Text excerpt:
EXCLUSIVE TEST: Huawei switch: Good first effort

In this Clear Choice test -- Huawei's first public outing in a North American setting -- the world's largest telecom vendor took the humble approach, supplying a pretty basic managed layer-2 switch that is a key building block found in every enterprise wiring closet.

The S5700-52X-PWR-LI-AC (catchy naming isn't a Huawei strong suit) features 48 gigabit Ethernet ports and four 10G Ethernet uplinks. It supports the standard protocols you'd expect in a layer-2 switch, it's excellent on power consumption, and performance is good. Importantly, we found no obvious security vulnerabilities. The list price of the switch, as tested, is $9,000, and we'll assume the street price is much lower.

But given a market already awash in wiring closet switches, we wonder if two extra uplinks and low power usage will be enough of a differentiator. Between that concern and a few rough spots we encountered during testing, the S5700 represents a modest entrance into the North American market. Huawei hit a single here, not a home run.

USABILITY AND MANAGEMENT

Huawei's command-line interface (CLI) is different from the oft-copied Cisco format. There are cheat sheets available that map Cisco and Huawei commands, and some parts of the configuration file do resemble Cisco's format (for example, in interface naming and grouping syntax). Still, this will be a different environment for network engineers familiar with Cisco syntax.

The CLI will look familiar to users of HP's high-end switches. Huawei formerly was in the H3C joint venture with 3Com, which bought out Huawei's share and which in turn was later acquired by HP.

A useful feature in the CLI's configuration mode is the ability to view configuration details in any context with the "display this" command. There are also ways to do this with Cisco and Juniper gear, but those commands involve more typing than just "d th".

In other aspects, device management isn't as polished as some of the competition. The switch lacks a dedicated Ethernet port for out-of-band management, while almost all competing enterprise switches have one. The CLI supports piping of command output like other enterprise switches, but not for all commands.

Overall, though, the switch offers a decent set of device management tools. It supports all the major management methods (over IPv4 only), and has multiple rate-control mechanisms to thwart denial-of-service attacks. It can block against rogue DHCP server and ARP spoofing attacks. Another plus: Huawei offers free lifetime updates for switch software (See Features Spreadsheet below.)

Click here to view the Huawei S5700-52X-PWR-LI-AC performance chart.

POWER CONSUMPTION

Simply put, this is one seriously power-efficient switch. We ran our usual suite of power-consumption tests, measuring watts consumed when the switch was idle and fully loaded, in the latter case with the Spirent TestCenter traffic generator blasting 64-byte frames at line rate to all ports.

Problem to work on: Rewrite the switch review, everything from "USABILITY AND MANAGEMENT" down to "acquired by HP.", with "network engineers" changed to "network administrators". The listing after this text comes from a different source.

Entries shown:
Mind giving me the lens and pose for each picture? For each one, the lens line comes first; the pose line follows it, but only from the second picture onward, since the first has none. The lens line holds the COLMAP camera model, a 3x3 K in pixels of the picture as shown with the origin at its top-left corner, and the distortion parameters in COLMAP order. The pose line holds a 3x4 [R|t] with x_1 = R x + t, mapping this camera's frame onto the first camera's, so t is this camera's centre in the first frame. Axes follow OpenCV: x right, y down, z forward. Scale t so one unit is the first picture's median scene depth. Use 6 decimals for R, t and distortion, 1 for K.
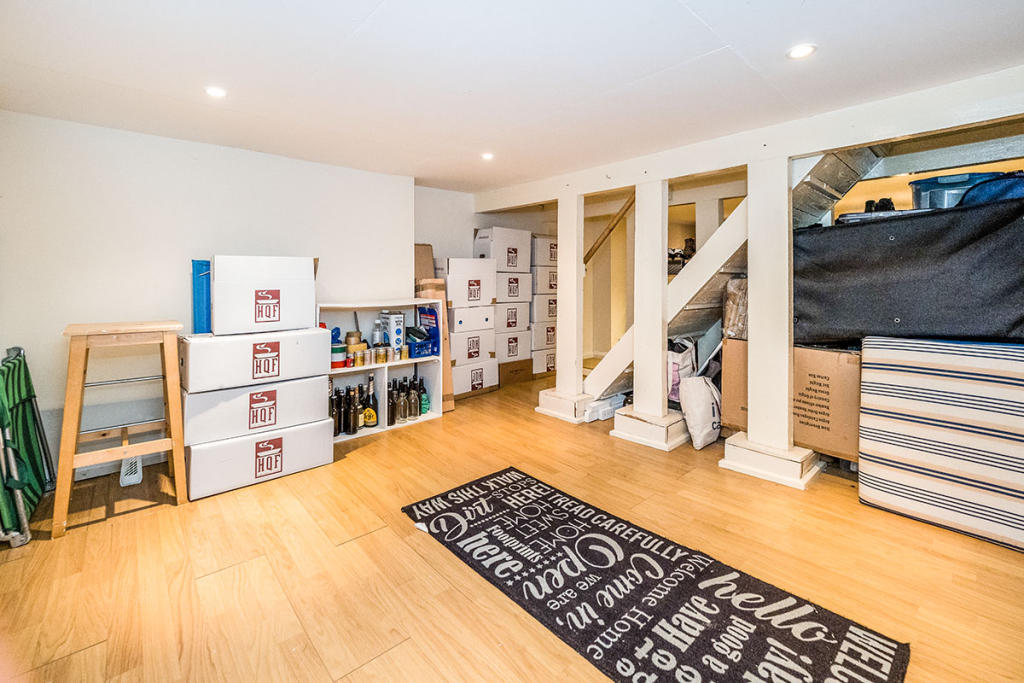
lens RADIAL K [[436.5, 0, 513.0], [0, 436.5, 362.7], [0, 0, 1]] dist [-0.001813, -0.000246]
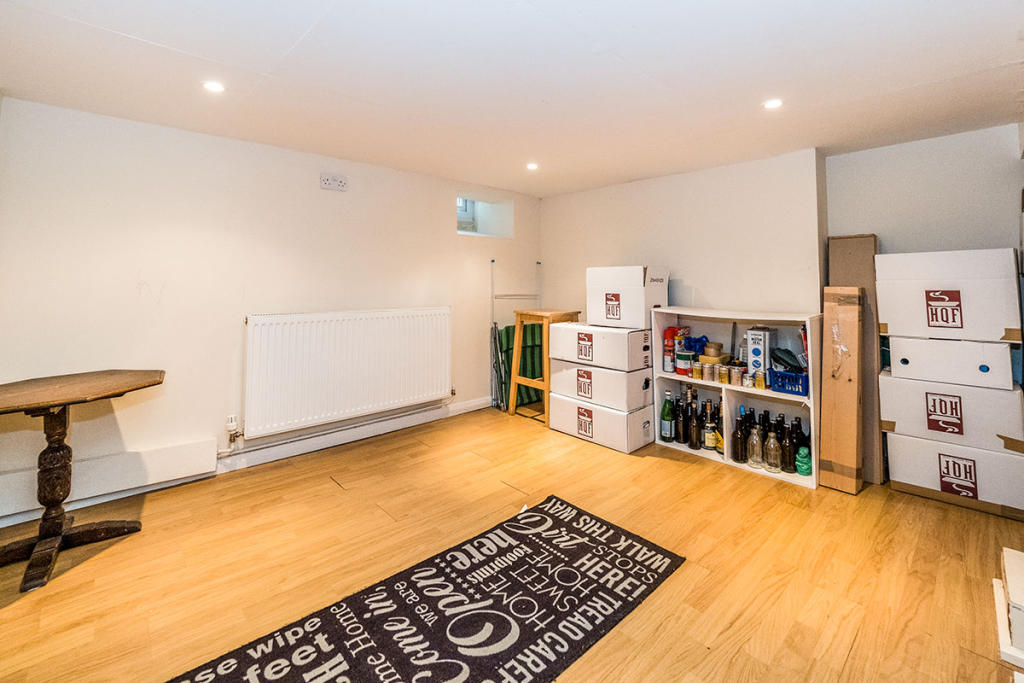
lens RADIAL K [[437.7, 0, 512.0], [0, 437.7, 341.5], [0, 0, 1]] dist [0.001784, 0.000208]
pose [[0.023121, 0.144823, -0.989187, 0.852246], [-0.190754, 0.971913, 0.137835, -0.189581], [0.981366, 0.185504, 0.050097, 0.859331]]
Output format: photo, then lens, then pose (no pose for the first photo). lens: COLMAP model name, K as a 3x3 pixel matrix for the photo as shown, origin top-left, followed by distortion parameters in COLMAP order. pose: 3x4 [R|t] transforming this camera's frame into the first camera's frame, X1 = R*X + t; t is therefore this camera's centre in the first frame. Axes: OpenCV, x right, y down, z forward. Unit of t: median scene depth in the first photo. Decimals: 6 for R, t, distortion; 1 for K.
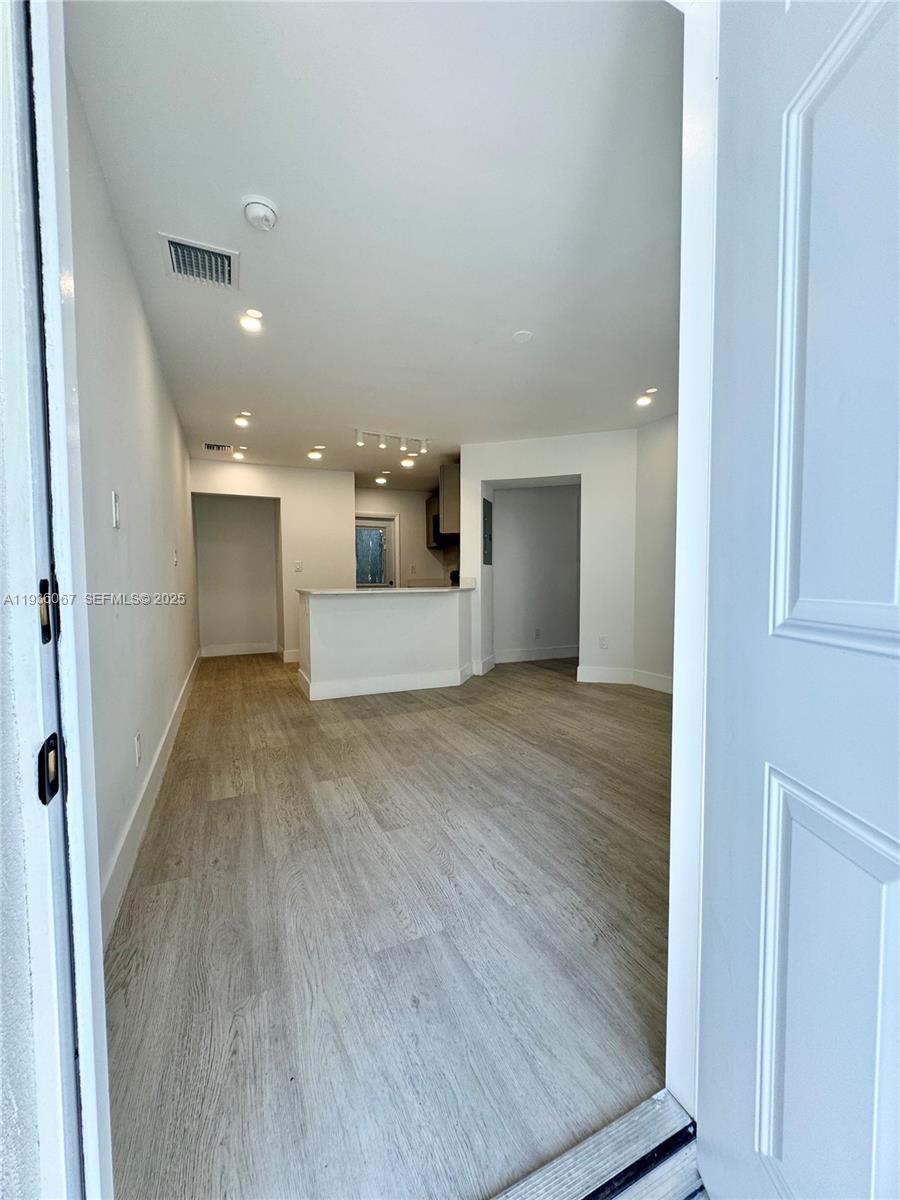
lens RADIAL K [[478.9, 0, 448.8], [0, 478.9, 604.5], [0, 0, 1]] dist [-0.002564, 0.000880]
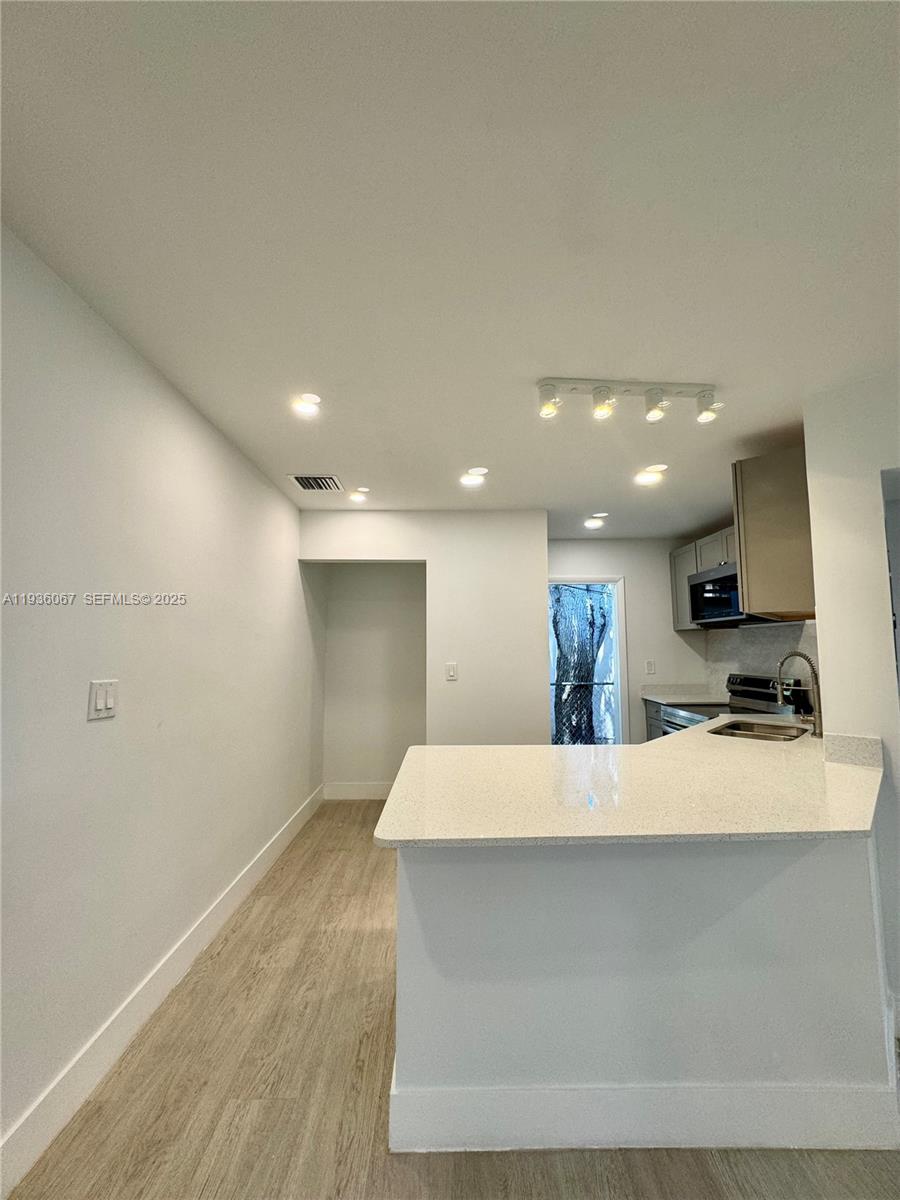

Answer section:
USABILITY AND MANAGEMENT

Huawei's command-line interface (CLI) is different from the oft-copied Cisco format. There are cheat sheets available that map Cisco and Huawei commands, and some parts of the configuration file do resemble Cisco's format (for example, in interface naming and grouping syntax). Still, this will be a different environment for network administrators familiar with Cisco syntax.

The CLI will look familiar to users of HP's high-end switches. Huawei formerly was in the H3C joint venture with 3Com, which bought out Huawei's share and which in turn was later acquired by HP.